When Genene Jones, a former nurse, was sentenced in 1982 for killing 15-month-old Chelsea McClellan, she had the benefit of a 1977 mandatory release parole law that aims to reduce prison overcrowding. The state law was revised in 1987, but the changes did not apply to Jones' case.
The state law allows inmates with a record of good behavior to be released early. ProPublica reported Jones had received credit for about two days of "good time" for each day she was in jail, setting her mandatory parole date on March 1, 2018, after being imprisoned for 35 years and eight months
New Murder Case
Hoping to keep her behind bars, prosecutors and victims' family members launched an investigation to see if they could bring new murder charge to the 66-year old Jones. In fact, one the babies who survived made a TV appearance to oppose Jones' release. A grown-up Rolando Santos showed to the public a needle scar from blood-thicker heparin overdose that nearly claimed his life
On Thursday, Bexar County District Attorney Nicholas LaHood indicted Jones for murdering 11-month-old Joshua Sawyer in December 1981. LaHood said there's substantial evidence that Jones injected a massive overdose of the anti-seizure drug Dilantin to baby Joshua.

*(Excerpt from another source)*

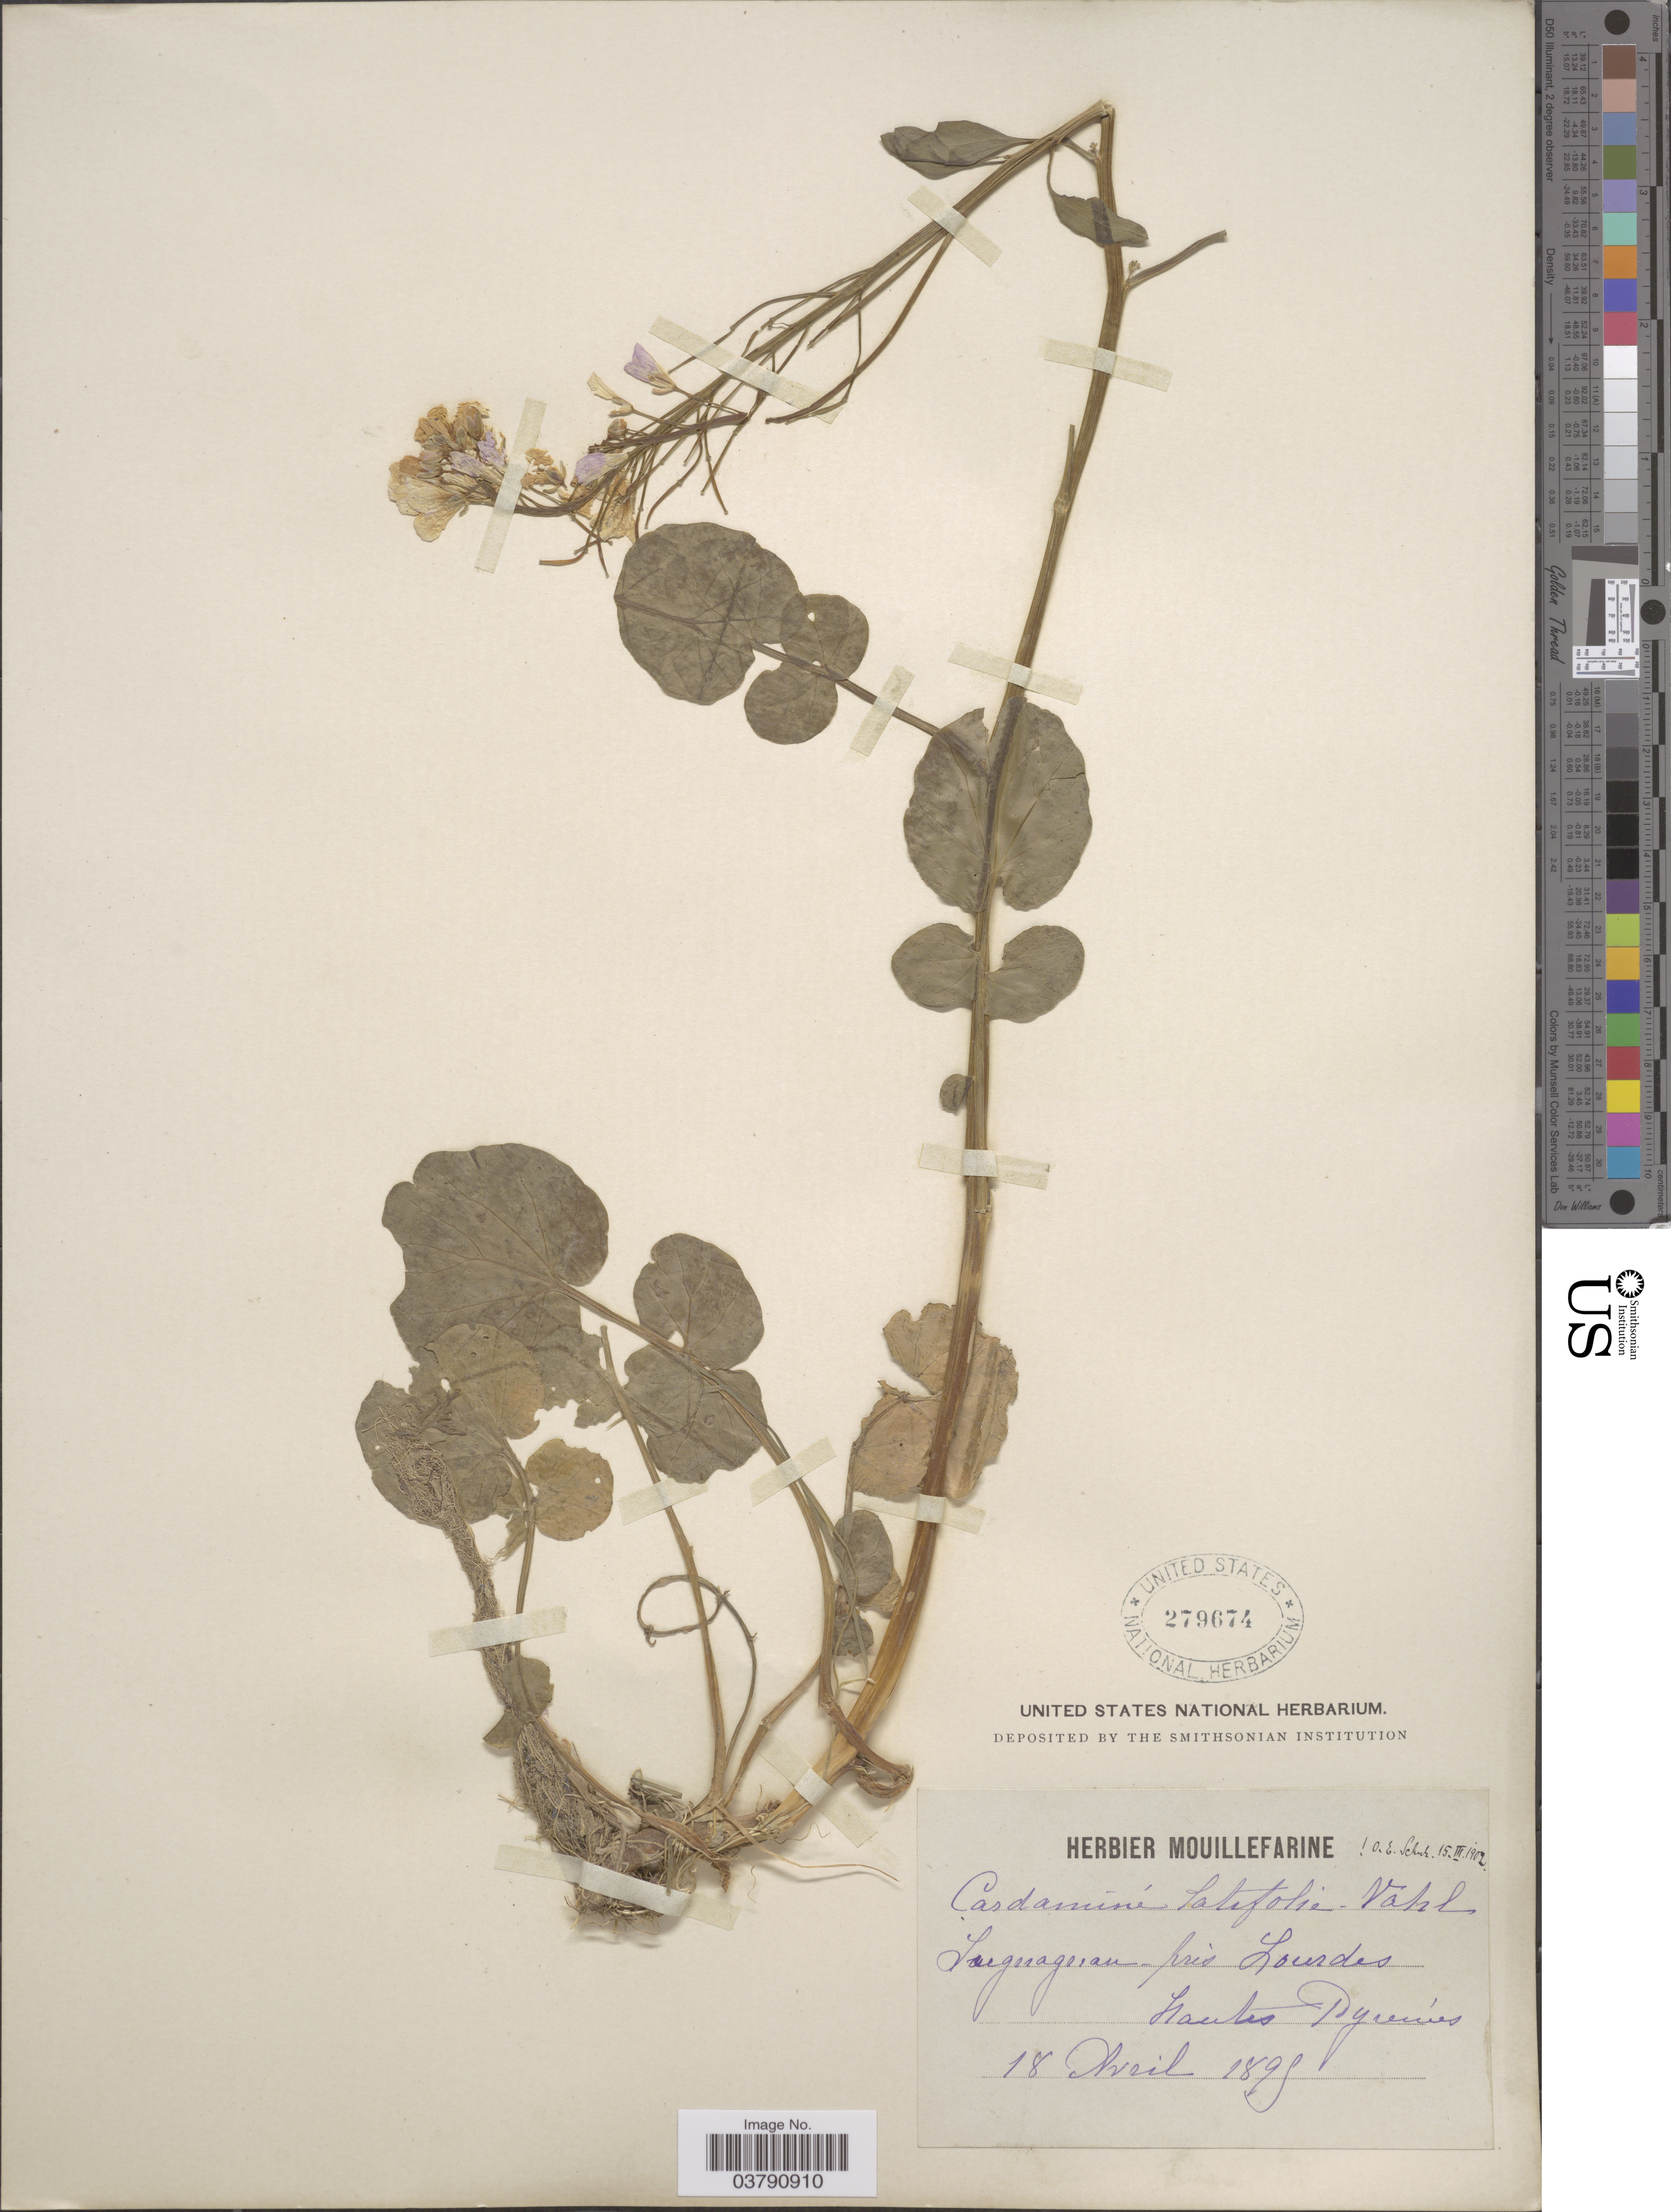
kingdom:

It was not immediately established if Jones asked for a plea or hired an attorney for the new case against her.
"This woman is evil. Her behavior shocks the conscience of anyone with a moral compass," Atty. LaHood told in Texas Monthly.
The new charges related to baby Joshua's death were possible, according to prosecutors. The medical records of the child are still intact and can be used as substantial evidence.
Jones came under suspicion when 42 children died during her 15-month stay in Bexar County Hospital. Initial investigations showed 34 out of 42 babies died during the 3:00 AM to 11:00 PM shift, which is Jones' working hours. Also, an investigation conducted by the Centers for Disease Control and Prevention revealed children were 25.5 times more likely to have an injury and 10.7 times more likely to die during Jones' shift.
After numerous investigations, authorities considered Jones' motives for the series of killings. Psychologists said she was driven by a desire to be recognized as the heroic nurse who can save dying children. However, she became intoxicated with the power of life and death that she wanted to act like a god.